[ENTRIES SUPPLIED start]
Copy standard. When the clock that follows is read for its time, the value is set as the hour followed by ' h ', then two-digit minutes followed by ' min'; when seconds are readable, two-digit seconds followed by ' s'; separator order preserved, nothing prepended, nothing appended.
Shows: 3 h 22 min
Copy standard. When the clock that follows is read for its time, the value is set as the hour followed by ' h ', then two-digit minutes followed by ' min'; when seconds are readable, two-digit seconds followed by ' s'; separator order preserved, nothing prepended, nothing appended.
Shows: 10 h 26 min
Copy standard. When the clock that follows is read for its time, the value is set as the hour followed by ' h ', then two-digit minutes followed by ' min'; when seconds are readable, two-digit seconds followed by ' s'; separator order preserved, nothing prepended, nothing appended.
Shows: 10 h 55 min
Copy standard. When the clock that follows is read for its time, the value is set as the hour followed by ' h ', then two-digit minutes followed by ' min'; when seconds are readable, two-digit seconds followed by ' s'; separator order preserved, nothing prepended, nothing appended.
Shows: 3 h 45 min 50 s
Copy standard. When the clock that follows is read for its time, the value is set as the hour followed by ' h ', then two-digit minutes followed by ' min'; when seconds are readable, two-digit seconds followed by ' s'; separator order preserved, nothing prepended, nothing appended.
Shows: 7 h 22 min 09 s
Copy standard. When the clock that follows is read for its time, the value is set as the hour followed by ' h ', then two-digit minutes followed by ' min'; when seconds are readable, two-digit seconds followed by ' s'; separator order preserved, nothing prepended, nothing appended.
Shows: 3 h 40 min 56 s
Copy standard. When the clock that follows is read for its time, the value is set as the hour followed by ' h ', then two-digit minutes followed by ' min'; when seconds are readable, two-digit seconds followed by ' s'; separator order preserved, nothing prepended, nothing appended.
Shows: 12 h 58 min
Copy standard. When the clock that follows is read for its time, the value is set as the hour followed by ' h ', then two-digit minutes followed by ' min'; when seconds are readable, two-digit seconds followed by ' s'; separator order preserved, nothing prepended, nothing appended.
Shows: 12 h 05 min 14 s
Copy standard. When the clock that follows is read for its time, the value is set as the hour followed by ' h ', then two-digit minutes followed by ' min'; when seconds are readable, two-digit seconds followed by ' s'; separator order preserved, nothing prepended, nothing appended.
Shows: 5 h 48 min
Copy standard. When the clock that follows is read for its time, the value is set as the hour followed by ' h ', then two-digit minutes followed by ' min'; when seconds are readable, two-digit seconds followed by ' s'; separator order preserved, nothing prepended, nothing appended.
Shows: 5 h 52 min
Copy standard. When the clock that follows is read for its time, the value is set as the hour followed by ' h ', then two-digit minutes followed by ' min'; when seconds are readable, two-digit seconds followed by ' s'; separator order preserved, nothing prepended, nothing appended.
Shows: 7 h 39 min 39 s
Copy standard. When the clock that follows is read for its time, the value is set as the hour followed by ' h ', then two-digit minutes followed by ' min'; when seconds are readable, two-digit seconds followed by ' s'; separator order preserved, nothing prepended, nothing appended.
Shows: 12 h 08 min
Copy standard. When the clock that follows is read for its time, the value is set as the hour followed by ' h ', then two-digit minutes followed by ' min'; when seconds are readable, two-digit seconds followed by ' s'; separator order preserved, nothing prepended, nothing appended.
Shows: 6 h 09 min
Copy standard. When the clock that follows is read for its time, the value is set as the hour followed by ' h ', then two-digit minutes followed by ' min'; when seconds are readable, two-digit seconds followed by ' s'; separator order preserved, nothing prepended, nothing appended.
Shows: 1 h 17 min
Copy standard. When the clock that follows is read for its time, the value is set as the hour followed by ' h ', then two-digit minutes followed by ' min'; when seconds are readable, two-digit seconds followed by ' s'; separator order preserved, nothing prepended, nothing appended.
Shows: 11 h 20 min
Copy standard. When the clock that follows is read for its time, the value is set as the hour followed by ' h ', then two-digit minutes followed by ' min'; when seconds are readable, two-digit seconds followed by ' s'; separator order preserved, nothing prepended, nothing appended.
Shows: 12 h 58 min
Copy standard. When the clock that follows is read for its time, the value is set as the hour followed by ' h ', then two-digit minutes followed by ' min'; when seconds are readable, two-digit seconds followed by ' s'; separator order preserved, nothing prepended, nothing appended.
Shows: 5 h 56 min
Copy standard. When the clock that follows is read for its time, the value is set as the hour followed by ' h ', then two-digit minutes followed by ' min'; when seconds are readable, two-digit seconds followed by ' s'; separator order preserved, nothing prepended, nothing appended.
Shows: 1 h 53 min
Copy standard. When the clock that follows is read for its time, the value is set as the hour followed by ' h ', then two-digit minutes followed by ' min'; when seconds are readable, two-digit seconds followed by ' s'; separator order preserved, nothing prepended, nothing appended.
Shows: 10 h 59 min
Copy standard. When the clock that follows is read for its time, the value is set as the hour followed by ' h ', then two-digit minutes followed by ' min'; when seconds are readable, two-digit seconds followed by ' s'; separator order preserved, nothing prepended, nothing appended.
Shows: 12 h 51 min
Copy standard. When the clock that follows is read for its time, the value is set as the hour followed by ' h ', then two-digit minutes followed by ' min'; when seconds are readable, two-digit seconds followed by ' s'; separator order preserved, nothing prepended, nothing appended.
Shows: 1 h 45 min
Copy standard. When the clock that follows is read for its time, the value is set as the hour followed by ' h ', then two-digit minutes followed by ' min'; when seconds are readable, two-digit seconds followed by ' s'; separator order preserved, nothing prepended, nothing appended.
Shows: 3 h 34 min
[ENTRIES SUPPLIED end]
◆ **EXERCISE PROMPT**
Put every one of the items above into a numbered list, leaving out any blank lines.

◆ **OUTPUT FOR THIS TASK**
1. Copy standard. When the clock that follows is read for its time, the value is set as the hour followed by ' h ', then two-digit minutes followed by ' min'; when seconds are readable, two-digit seconds followed by ' s'; separator order preserved, nothing prepended, nothing appended.
2. Shows: 3 h 22 min
3. Copy standard. When the clock that follows is read for its time, the value is set as the hour followed by ' h ', then two-digit minutes followed by ' min'; when seconds are readable, two-digit seconds followed by ' s'; separator order preserved, nothing prepended, nothing appended.
4. Shows: 10 h 26 min
5. Copy standard. When the clock that follows is read for its time, the value is set as the hour followed by ' h ', then two-digit minutes followed by ' min'; when seconds are readable, two-digit seconds followed by ' s'; separator order preserved, nothing prepended, nothing appended.
6. Shows: 10 h 55 min
7. Copy standard. When the clock that follows is read for its time, the value is set as the hour followed by ' h ', then two-digit minutes followed by ' min'; when seconds are readable, two-digit seconds followed by ' s'; separator order preserved, nothing prepended, nothing appended.
8. Shows: 3 h 45 min 50 s
9. Copy standard. When the clock that follows is read for its time, the value is set as the hour followed by ' h ', then two-digit minutes followed by ' min'; when seconds are readable, two-digit seconds followed by ' s'; separator order preserved, nothing prepended, nothing appended.
10. Shows: 7 h 22 min 09 s
11. Copy standard. When the clock that follows is read for its time, the value is set as the hour followed by ' h ', then two-digit minutes followed by ' min'; when seconds are readable, two-digit seconds followed by ' s'; separator order preserved, nothing prepended, nothing appended.
12. Shows: 3 h 40 min 56 s
13. Copy standard. When the clock that follows is read for its time, the value is set as the hour followed by ' h ', then two-digit minutes followed by ' min'; when seconds are readable, two-digit seconds followed by ' s'; separator order preserved, nothing prepended, nothing appended.
14. Shows: 12 h 58 min
15. Copy standard. When the clock that follows is read for its time, the value is set as the hour followed by ' h ', then two-digit minutes followed by ' min'; when seconds are readable, two-digit seconds followed by ' s'; separator order preserved, nothing prepended, nothing appended.
16. Shows: 12 h 05 min 14 s
17. Copy standard. When the clock that follows is read for its time, the value is set as the hour followed by ' h ', then two-digit minutes followed by ' min'; when seconds are readable, two-digit seconds followed by ' s'; separator order preserved, nothing prepended, nothing appended.
18. Shows: 5 h 48 min
19. Copy standard. When the clock that follows is read for its time, the value is set as the hour followed by ' h ', then two-digit minutes followed by ' min'; when seconds are readable, two-digit seconds followed by ' s'; separator order preserved, nothing prepended, nothing appended.
20. Shows: 5 h 52 min
21. Copy standard. When the clock that follows is read for its time, the value is set as the hour followed by ' h ', then two-digit minutes followed by ' min'; when seconds are readable, two-digit seconds followed by ' s'; separator order preserved, nothing prepended, nothing appended.
22. Shows: 7 h 39 min 39 s
23. Copy standard. When the clock that follows is read for its time, the value is set as the hour followed by ' h ', then two-digit minutes followed by ' min'; when seconds are readable, two-digit seconds followed by ' s'; separator order preserved, nothing prepended, nothing appended.
24. Shows: 12 h 08 min
25. Copy standard. When the clock that follows is read for its time, the value is set as the hour followed by ' h ', then two-digit minutes followed by ' min'; when seconds are readable, two-digit seconds followed by ' s'; separator order preserved, nothing prepended, nothing appended.
26. Shows: 6 h 09 min
27. Copy standard. When the clock that follows is read for its time, the value is set as the hour followed by ' h ', then two-digit minutes followed by ' min'; when seconds are readable, two-digit seconds followed by ' s'; separator order preserved, nothing prepended, nothing appended.
28. Shows: 1 h 17 min
29. Copy standard. When the clock that follows is read for its time, the value is set as the hour followed by ' h ', then two-digit minutes followed by ' min'; when seconds are readable, two-digit seconds followed by ' s'; separator order preserved, nothing prepended, nothing appended.
30. Shows: 11 h 20 min
31. Copy standard. When the clock that follows is read for its time, the value is set as the hour followed by ' h ', then two-digit minutes followed by ' min'; when seconds are readable, two-digit seconds followed by ' s'; separator order preserved, nothing prepended, nothing appended.
32. Shows: 12 h 58 min
33. Copy standard. When the clock that follows is read for its time, the value is set as the hour followed by ' h ', then two-digit minutes followed by ' min'; when seconds are readable, two-digit seconds followed by ' s'; separator order preserved, nothing prepended, nothing appended.
34. Shows: 5 h 56 min
35. Copy standard. When the clock that follows is read for its time, the value is set as the hour followed by ' h ', then two-digit minutes followed by ' min'; when seconds are readable, two-digit seconds followed by ' s'; separator order preserved, nothing prepended, nothing appended.
36. Shows: 1 h 53 min
37. Copy standard. When the clock that follows is read for its time, the value is set as the hour followed by ' h ', then two-digit minutes followed by ' min'; when seconds are readable, two-digit seconds followed by ' s'; separator order preserved, nothing prepended, nothing appended.
38. Shows: 10 h 59 min
39. Copy standard. When the clock that follows is read for its time, the value is set as the hour followed by ' h ', then two-digit minutes followed by ' min'; when seconds are readable, two-digit seconds followed by ' s'; separator order preserved, nothing prepended, nothing appended.
40. Shows: 12 h 51 min
41. Copy standard. When the clock that follows is read for its time, the value is set as the hour followed by ' h ', then two-digit minutes followed by ' min'; when seconds are readable, two-digit seconds followed by ' s'; separator order preserved, nothing prepended, nothing appended.
42. Shows: 1 h 45 min
43. Copy standard. When the clock that follows is read for its time, the value is set as the hour followed by ' h ', then two-digit minutes followed by ' min'; when seconds are readable, two-digit seconds followed by ' s'; separator order preserved, nothing prepended, nothing appended.
44. Shows: 3 h 34 min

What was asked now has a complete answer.